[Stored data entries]
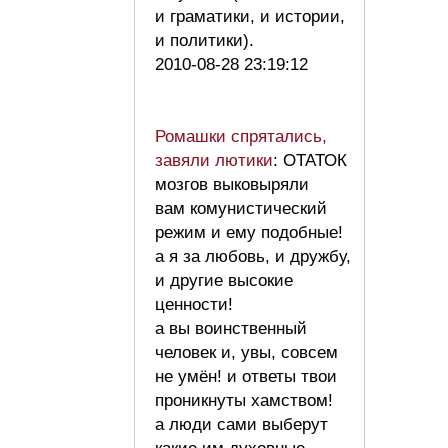
и граматики, и истории,
и политики).
2010-08-28 23:19:12
Ромашки спрятались,
завяли лютики
: ОТАТОК
мозгов выковыряли
вам комунистический
режим и ему подобные!
а я за любовь, и дружбу,
и другие высокие
ценности!
а вы воинственный
человек и, увы, совсем
не умён! и ответы твои
проникнуты хамством!
а люди сами выберут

**Task brief**
Could the data be reproduced exactly, with the pictures omitted?

**Result**
и граматики, и истории,
и политики).
2010-08-28 23:19:12
Ромашки спрятались,
завяли лютики
: ОТАТОК
мозгов выковыряли
вам комунистический
режим и ему подобные!
а я за любовь, и дружбу,
и другие высокие
ценности!
а вы воинственный
человек и, увы, совсем
не умён! и ответы твои
проникнуты хамством!
а люди сами выберут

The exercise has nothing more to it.